A couple of years ago a number of very interesting conversions of Lee Enfield Rifles began to show up on the collector’s market in the UK. There was no details of where they had come from, or even a definitive answer as to what they were for and several years on the mystery remains. These rifles featured a shortened No4 rifle action, with a No 5 butt stock, wire wrapping to the handguard and a large cylindrical discharger at the muzzle:
The first theory as to the rifle’s use is that it was for firing tear gas canisters as an anti-riot weapon and comes from India. The second theory, and the one I feel more likely is that it is a line thrower used by the Irish Navy. A line thrower used a blank cartridge to fire a line between two ships and whilst I cannot find any pictures of this weapon being used in that fashion, I have found examples of the M14 being used by the US Navy for the same role and the similarities are clear:
To return to our rifle, however, the individual components are very interesting. The buttstock comes from a No 5 rifle and so has the rubber buttpad to absorb recoil, a useful feature on such as short rifle:
Moving forward we can see that the receiver is from a wartime No 4 rifle, complete with the simplified economy sights (completely redundant now as the discharger blocks any sight picture you might get through them!):
The rifle’s original designation of a No4 Mk I remains on the side of the receiver, and the serial number and date on the socket are also unchanged:
The magazine has been modified internally to only accept short blank cartridges, presumably for safety as a live round accidentally fired form this rifle would have resulted in it blowing up and killing the user! To further distinguish the magazine, it was painted red, although little of this paint remains on my example:
The force of firing from a cup discharger can quickly result in the stock of a rifle shattering, so to reinforce this rifle, the cut down forestock has been wrapped in copper wire that has been soldered together for strength:
Note also the bolt passing transversely through the stock to add further reinforcement.

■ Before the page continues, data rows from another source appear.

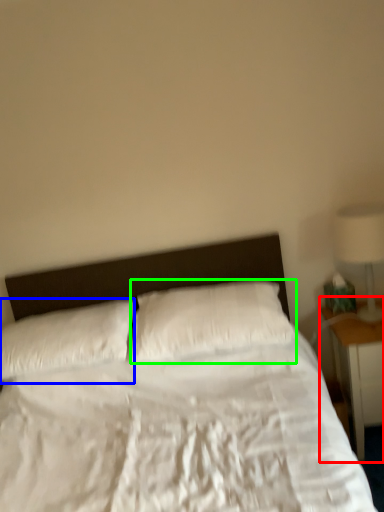
Question: Based on their relative distances, which object is farther from nightstand (highlighted by a red box)? Choose from pillow (highlighted by a blue box) and pillow (highlighted by a green box).

Choices:
 (A) pillow
 (B) pillow

Answer: (A)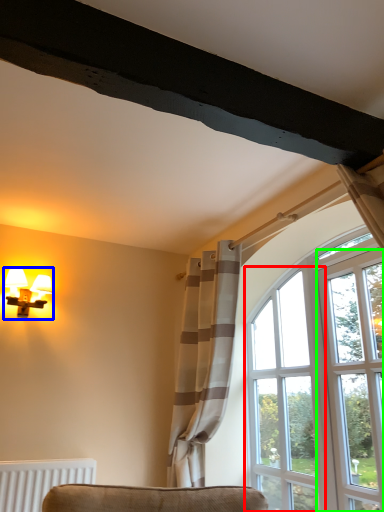
Question: Which object is the closest to the window (highlighted by a red box)? Choose among these: lamp (highlighted by a blue box) or screen door (highlighted by a green box).

Choices:
 (A) lamp
 (B) screen door

Answer: (B)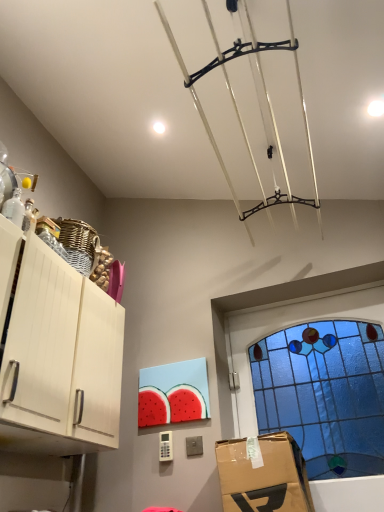
Question: Is transparent glass bottles at left turned away from blue stained glass window at upper right?

Choices:
 (A) no
 (B) yes

Answer: (A)

Question: Is transparent glass bottles at left to the right of blue stained glass window at upper right from the viewer's perspective?

Choices:
 (A) no
 (B) yes

Answer: (A)

Question: From the image's perspective, is transparent glass bottles at left located above blue stained glass window at upper right?

Choices:
 (A) no
 (B) yes

Answer: (B)

Question: Could you tell me if transparent glass bottles at left is turned towards blue stained glass window at upper right?

Choices:
 (A) no
 (B) yes

Answer: (A)

Question: From a real-world perspective, is transparent glass bottles at left beneath blue stained glass window at upper right?

Choices:
 (A) no
 (B) yes

Answer: (A)

Question: Does transparent glass bottles at left have a larger size compared to blue stained glass window at upper right?

Choices:
 (A) yes
 (B) no

Answer: (B)

Question: Is white matte cabinet at left in contact with transparent glass bottles at left?

Choices:
 (A) no
 (B) yes

Answer: (A)

Question: From a real-world perspective, is white matte cabinet at left located beneath transparent glass bottles at left?

Choices:
 (A) no
 (B) yes

Answer: (B)

Question: Is white matte cabinet at left to the right of transparent glass bottles at left from the viewer's perspective?

Choices:
 (A) no
 (B) yes

Answer: (B)

Question: Is white matte cabinet at left turned away from transparent glass bottles at left?

Choices:
 (A) no
 (B) yes

Answer: (A)

Question: From the image's perspective, is white matte cabinet at left above transparent glass bottles at left?

Choices:
 (A) yes
 (B) no

Answer: (B)

Question: Is white matte cabinet at left taller than transparent glass bottles at left?

Choices:
 (A) no
 (B) yes

Answer: (B)

Question: Is the position of white matte cabinet at left more distant than that of blue stained glass window at upper right?

Choices:
 (A) yes
 (B) no

Answer: (B)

The cup discharger itself is a large metal cylinder which in this case is too wide for a traditional No36 grenade, again adding credence to the idea that this was for line throwing. The discharger cup would once have been removable, but is now welded to the rifle as part of the deactivation process:
The large vent at the bottom can be opened or closed to regulate the gas flow and thus the range.
This rifle is fascinating and it is very frustrating that we still do not have a definitive answer as to its use or even country of origin. Hopefully more information will come out in the future and I will be able to revisit this post with some more concrete facts.